Marco Denicolai wrote:

> I have been reading dolnger1.jpg through dolnger8.jpg and I must say it is
> a remarkable piece of infomation! Very useful! I suggest it to everybody.
> 
> I also made a Matlab program based on the equation presented in those
> papers and I experimented with different values of k and L1, L2.

I have a program that solves the problem exactly in the general case and
plots everything. Take a look at it at
ftp://coe.ufrj.br/pub/acmq/teslasim.zip
 
> According to the equation, top voltage rise at the secondary depends mainly
> on the square root of the secondary/primary inductance ratio (accordingly
> to the formula usually reported by other textbooks). That would give a
> LOWER secondary voltage using big coils (e.g. the new one I am designing)
> compared with small coils (e.g. my old one).

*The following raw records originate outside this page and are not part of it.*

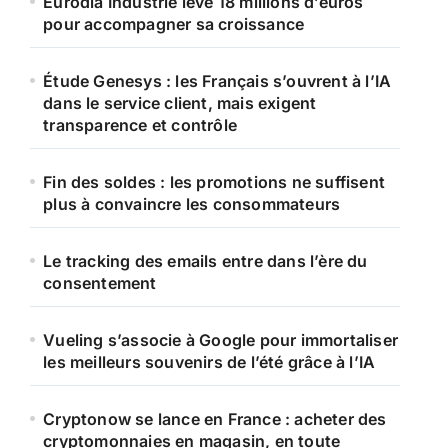
Eurodia Industrie lève 18 millions d’euros
pour accompagner sa croissance
Étude Genesys : les Français s’ouvrent à l’IA
dans le service client, mais exigent
transparence et contrôle
Fin des soldes : les promotions ne suffisent
plus à convaincre les consommateurs
Le tracking des emails entre dans l’ère du
consentement
Vueling s’associe à Google pour immortaliser
les meilleurs souvenirs de l’été grâce à l’IA
Cryptonow se lance en France : acheter des
cryptomonnaies en magasin, en toute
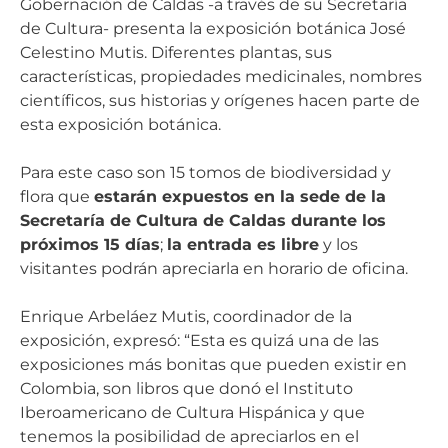
Gobernación de Caldas -a través de su Secretaría
de Cultura- presenta la exposición botánica José
Celestino Mutis. Diferentes plantas, sus
características, propiedades medicinales, nombres
científicos, sus historias y orígenes hacen parte de
esta exposición botánica.
Para este caso son 15 tomos de biodiversidad y
flora que
estarán expuestos en la sede de la
Secretaría de Cultura de Caldas durante los
próximos 15 días
;
la entrada es libre
y los
visitantes podrán apreciarla en horario de oficina.
Enrique Arbeláez Mutis, coordinador de la
exposición, expresó: “Esta es quizá una de las
exposiciones más bonitas que pueden existir en
Colombia, son libros que donó el Instituto
Iberoamericano de Cultura Hispánica y que
tenemos la posibilidad de apreciarlos en el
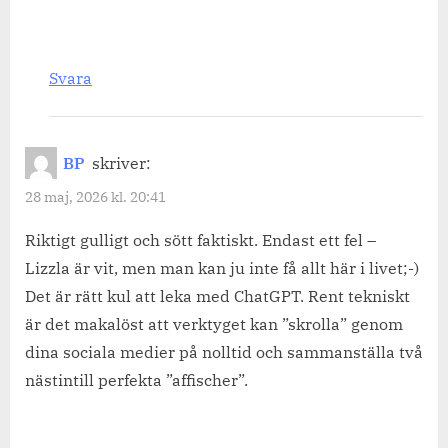
Svara
BP
skriver:
28 maj, 2026 kl. 20:41
Riktigt gulligt och sött faktiskt. Endast ett fel –
Lizzla är vit, men man kan ju inte få allt här i livet;-)
Det är rätt kul att leka med ChatGPT. Rent tekniskt
är det makalöst att verktyget kan ”skrolla” genom
dina sociala medier på nolltid och sammanställa två
nästintill perfekta ”affischer”.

No. The equation predicts a higher rise: V2max=V1max*sqrt(L2/L1)
This is simply energy conservation. The input energy is
E1=0.5*C1*V1max^2
The maximum output energy would be E2=0.5*C2*V2max^2. If the system is
tuned,
L1*C1=L2*C2, or L2/L1=C1/C2. With no losses and complete transfer,
E2=E1,
and V2max/Vinmax=sqrt(C1/C2)=sqrt(L2/L1).
 
> We all know this doesn't hold, but I don't believe that it can be all
> explained saying that you have lower losses with big coils... 
> So how it can be explained that (physically) bigger coils provide higher
> secondary voltages, although they have a lower secondary/primary inductance
> ratio?

They have -higer- secondary/primary inductance ratio.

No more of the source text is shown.